Wednesday, June 12, 2013

Potty Pandemonium

I have three kids. I have successfully helped two of them learn to use the potty. The third one is almost there. He’s just in the stubborn “NO WANNA GO PEEPEE!” stage which has little to do with actually knowing the mechanics of peeing.

I’ve tried my fair share of potty seats.


This was our first. I got it because, though I loathe Dora, I thought Dora would be fun and exciting and encourage sitting on the potty. Not so much. Peeing on Dora was SCARY. Also, it tipped over easily, fell apart, got the parts carried about, etc... all of which resulted in spilled pee. And "I do it myself!!!" when "it" is dumping pee into the toilet never ends well. So Dora got shoved into a closet.

Then we tried this one:


It didn't fall apart as easily but still came apart too easily. It also comes with a penis guard for boys. Except the lid doesn't close when that is on, and the lid was annoying, so we chucked it pretty quickly. It empties by pulling a bucket from the back. That prevented some spills, but you also had to make very sure it was put back in just so or the next pee would not go entirely in the bucket. A toddler cannot do that, so we ended up with a lot of pee on the carpet, and that sucked. It also has lots of parts and edges to wash.

We also had this:


In addition to slipping around too much, resulting in several incidents of falling in the toilet, it pinched thighs and testicles on more than one occasion. We discontinued use.

Eventually we settled on this one:

It's okay, but it does slip around on the toilet, so it's more difficult for kids to climb on without falling in the toilet. Also, way more pee than you'd imagine gets between the white and the blue part, and that's really, really disgusting. Same is true for licensed character versions of this same seat. We also had a cheap dollar store version of this seat:


It had no handles (handles were kinda useless anyway) and worked about the same. However, it was made of flimsier plastic that slid around on the toilet even worse and, when warm, slowly collapsed into the toilet when sat on. Caboodle 3 was not impressed.

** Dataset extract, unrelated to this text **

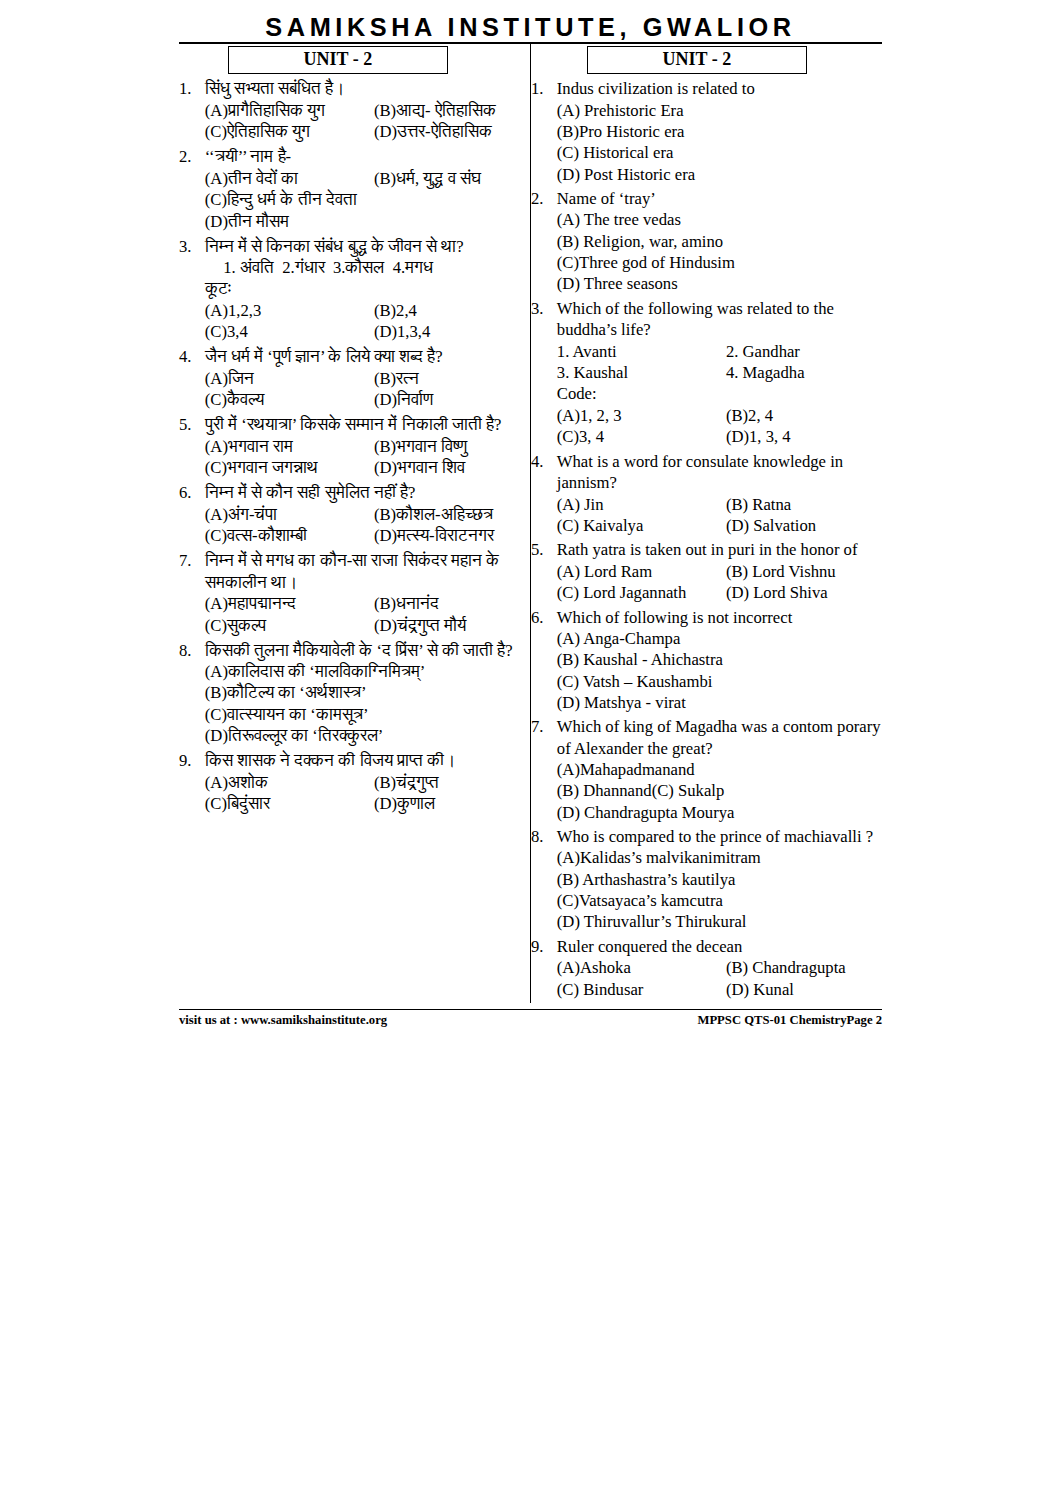SAMIKSHA INSTITUTE, GWALIOR
| UNIT - 2 सिंधु सभ्यता सबंधित है। (A)प्रागैतिहासिक युग (B)आद्य- ऐतिहासिक (C)ऐतिहासिक युग (D)उत्तर-ऐतिहासिक ‘‘त्रयी’’ नाम है- (A)तीन वेदों का (B)धर्म, युद्ध व संघ (C)हिन्दु धर्म के तीन देवता (D)तीन मौसम निम्न में से किनका संबंध बुद्ध के जीवन से था? 1. अंवति 2.गंधार 3.कौसल 4.मगध कूटः (A)1,2,3 (B)2,4 (C)3,4 (D)1,3,4 जैन धर्म में ‘पूर्ण ज्ञान’ के लिये क्या शब्द है? (A)जिन (B)रत्न (C)कैवल्य (D)निर्वाण पुरी में ‘रथयात्रा’ किसके सम्मान में निकाली जाती है? (A)भगवान राम (B)भगवान विष्णु (C)भगवान जगन्नाथ (D)भगवान शिव निम्न में से कौन सही सुमेलित नहीं है? (A)अंग-चंपा (B)कौशल-अहिच्छत्र (C)वत्स-कौशाम्बी (D)मत्स्य-विराटनगर निम्न में से मगध का कौन-सा राजा सिकंदर महान के समकालीन था। (A)महापद्मानन्द (B)धनानंद (C)सुकल्प (D)चंद्रगुप्त मौर्य किसकी तुलना मैकियावेली के ‘द प्रिंस’ से की जाती है? (A)कालिदास की ‘मालविकाग्निमित्रम्’ (B)कौटिल्य का ‘अर्थशास्त्र’ (C)वात्स्यायन का ‘कामसूत्र’ (D)तिरूवल्लूर का ‘तिरक्कुरल’ किस शासक ने दक्कन की विजय प्राप्त की। (A)अशोक (B)चंद्रगुप्त (C)बिदुंसार (D)कुणाल | UNIT - 2 Indus civilization is related to (A) Prehistoric Era (B)Pro Historic era (C) Historical era (D) Post Historic era Name of ‘tray’ (A) The tree vedas (B) Religion, war, amino (C)Three god of Hindusim (D) Three seasons Which of the following was related to the buddha’s life? 1. Avanti 2. Gandhar 3. Kaushal 4. Magadha Code: (A)1, 2, 3 (B)2, 4 (C)3, 4 (D)1, 3, 4 What is a word for consulate knowledge in jannism? (A) Jin (B) Ratna (C) Kaivalya (D) Salvation Rath yatra is taken out in puri in the honor of (A) Lord Ram (B) Lord Vishnu (C) Lord Jagannath (D) Lord Shiva Which of following is not incorrect (A) Anga-Champa (B) Kaushal - Ahichastra (C) Vatsh – Kaushambi (D) Matshya - virat Which of king of Magadha was a contom porary of Alexander the great? (A)Mahapadmanand (B) Dhannand(C) Sukalp (D) Chandragupta Mourya Who is compared to the prince of machiavalli ? (A)Kalidas’s malvikanimitram (B) Arthashastra’s kautilya (C)Vatsayaca’s kamcutra (D) Thiruvallur’s Thirukural Ruler conquered the decean (A)Ashoka (B) Chandragupta (C) Bindusar (D) Kunal |
visit us at : www.samikshainstitute.org
MPPSC QTS-01 ChemistryPage 2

We even tried something like this:



So then we found this one:
Bumbo makes a potty seat! This thing is frickin' awesome! It's heavy enough to stay on the toilet seat and not move around, even on our elongated seat. It's sturdy enough that it doesn't collapse into the toilet. It is all one piece. I can easily rinse it off in the bathtub after the kids are done and it's good to go. It has a penis guard. It has a little bit of back support for extra comfort during those long waits for something to come out. 

Caboodle 3 was able to easily climb on and off on his own, and it helped him to develop enough confidence that now he can easily use the toilet without any extra device, without falling in. I think it would also provide some extra support for kids with gross motor delays and low muscle tone issues.


It's fun! And comfy!


A little privacy, please!

Sunday, June 9, 2013

Cheap hands off fun at Nanaimo Museum

The Caboodle kids are fairly untamed and I don't often take them out in public. I was kind of stuck today, though, because Caboodle 3 and Daddy fell asleep for a nap and I didn't want the other two to wake him up. Luckily, after a lengthy church picnic (free lunch I didn't cook - score!), a friend with similar child entertaining needs invited us to come to the library with her. So I packed up some snacks and away we went downtown.

The library sucked about an hour of time. Caboodle 1 spent most of her time on the computer while Caboodle 2 kept bringing me some pretty cool non-fiction books to look at. We ended up with a tornado book and a race car book before Caboodle 2 started begging for the museum. How can you deny a kid who is literally begging you for a educational, cultural experience? You can't.

An eager teacher.

I love the Nanaimo Museum. It's small enough to not be overwhelming, and for my kids at least there was plenty to keep their attention. It's never been busy when we've been there, so it's not as embarrassing when my kids get obnoxiously loud. We did a scavenger hunt, blew the mine whistle, and listened to some miner stories before winding up in the old fashioned school room.

The museum gives kids adventure backpacks that contain, to an adult, pretty boring stuff. There's a bag of blocks, a puzzle, binoculars, and a magnifying glass. We spent a whole other hour in the museum, if not more. They even have costumes for some pretty rad cosplay. The adults mostly kicked back and watched as the Caboodle kids and their friend played school and displayed some surprisingly good penmanship for ages 6 and 5.

Two diligent students.

It's a cheap date, too. Just $2 for adults, 75 cents for kids 6+, and free for kids under 5. The excursion would have cost us just $2.75, except I found some nifty building kits in the gift shop for $6.25 each.

I managed to skip out on Caboodle 1's alphabet lesson and check out the museum's current exhibit - Art Deco fashions from the 20s and 30s. Yummy Downton Abbey-esque dresses for women with small breasts, no stomach, and no hips. Pretty interesting silhouette considering the times immediately before and after the period where breasts and child-bearing hips were fashionable. Nonetheless, I love period fashion so I was able to suspend disbelief and imagine myself in the dresses. The lack of a mirror definitely helped.